Replica selection strategies in data grid

  • Authors:
  • Rashedur M. Rahman;Reda Alhajj;Ken Barker

  • Affiliations:
  • Department of Computer Science, University of Calgary, Calgary, Alberta, Canada;Department of Computer Science, University of Calgary, Calgary, Alberta, Canada and Department of Computer Science, Global University, Beirut, Lebanon;Department of Computer Science, University of Calgary, Calgary, Alberta, Canada

  • Venue:
  • Journal of Parallel and Distributed Computing
  • Year:
  • 2008

Quantified Score

Hi-index 0.01

Visualization

Abstract

Replication in Data Grids reduces access latency and bandwidth consumption. When different sites hold replicas of datasets, there is a significant benefit realized by selecting the best replica. By selecting the best replica, the access latency can be minimized. In this research, we propose two different replica selection techniques.
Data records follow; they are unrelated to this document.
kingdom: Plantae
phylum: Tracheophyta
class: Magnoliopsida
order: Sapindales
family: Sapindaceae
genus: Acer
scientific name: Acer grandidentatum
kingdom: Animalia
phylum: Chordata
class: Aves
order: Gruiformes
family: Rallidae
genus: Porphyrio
To select the best replica from information gathered locally, a simple technique called the k-Nearest Neighbor (KNN) rule is exploited. The KNN rule selects the best replica for a file by considering previous file transfer logs indicating the history of the file and those nearby. We also propose a predictive technique to estimate the transfer time between sites. The predicted transfer time can be used as an estimate of transfer bandwidth of different sites that hold replica currently, and help in selecting the best replica among different sites. Simulation results demonstrate that the k-nearest algorithm shows a significant performance improvement over the traditional replica catalog based model. Besides, the neural network predictive technique estimates the transfer time among sites more accurately than the multi-regression model.